La niña, contagiada por la pena del joven príncipe. se sentó junto a su tronco y rodeándole con sus pequeños brazos, lloró con él. Las lágrimas de la niña se fundieron con las que caían por la corteza del árbol. Juntos lloraron, príncipe y niña, sin darse cuenta que sus lágrimas unidas, iban rompiendo el hechizo del bosque y que el joven príncipe, poco a poco, iba dejando de ser un joven árbol. Sorprendido, al sentir que sus pies y sus piernas ya no eran una dura madera, dejó de llorar abriendo los ojos tanto, tanto, que no podía creer lo que estaba viendo. ¡Ya no era un árbol! Los árboles de aquél bosque encantado dejaban de ser ramas y troncos. En su lugar, iban apareciendo hombres, mujeres y niños de diferentes edades. Entendió, que todos habían sufrido el mismo encantamiento que él. Unos y otros se miraban y miraban su cuerpo, sus pies, sus brazos, sus piernas... Al final, apartado, casi en el fondo del bosque, había un gran árbol con un ancho tronco y el más alto de todos, poco a poco se fue transformando en una vieja y horrenda bruja, con una joroba y una nariz pronunciada de la que sobresalía una verruga llena de pelos. Delgaducha y con mirada maligna, contempló llena de rabia como el encantamiento al que había sometido aquél lugar durante tantos años, había desaparecido.

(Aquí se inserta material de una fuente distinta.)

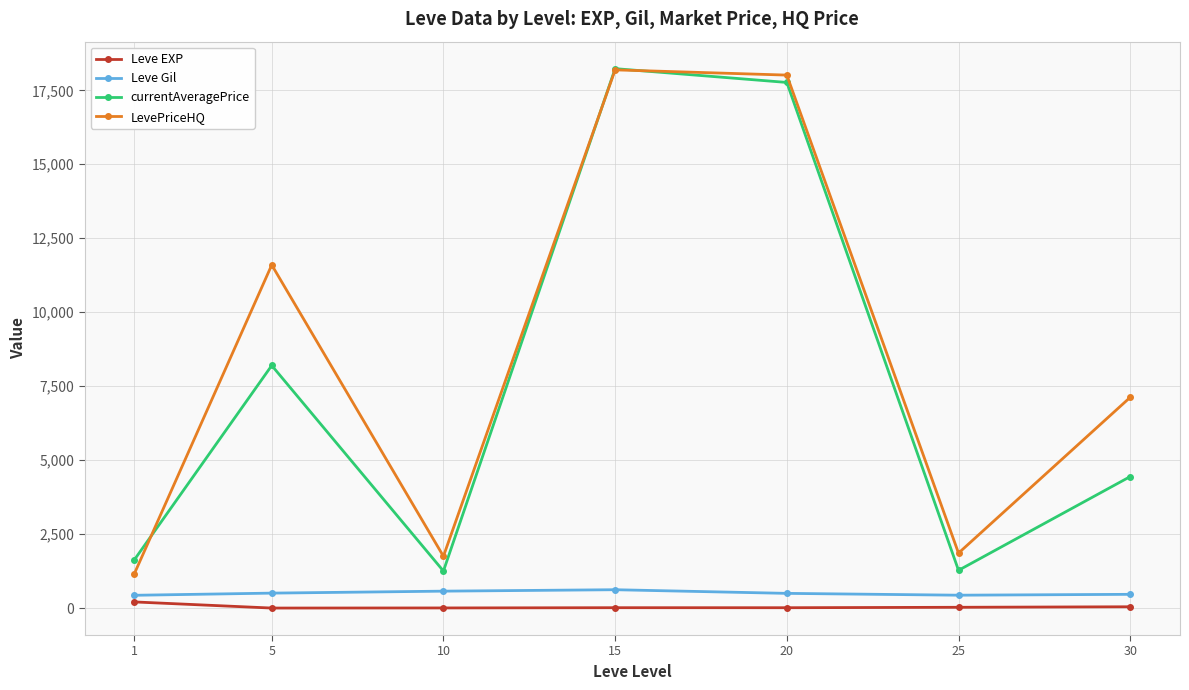

True or false: Leve Gil and currentAveragePrice cross at least once.

False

Todos dieron las gracias al príncipe y a la niña por haberles librado de haber sido árboles por los siglos de los siglos y volviéndose hacia la bruja, se lanzaron sobre ella hasta que no quedaron ni sus viejos ropajes. Dicen que huyó tan lejos, tan lejos, que nunca se volvió a saber de ella ni de ningún bosque del que saliera una bella melodía.
Todos regresaron a sus casas y el joven príncipe a su palacio. Cuentan, que a partir de aquél día, fue el más leal y servidor de su pueblo, que cumplió con todas sus obligaciones y que fue súper, súper responsable.

Y COLORÍN, COLORADO, ÉSTE CUENTO... SE HA ACABADO.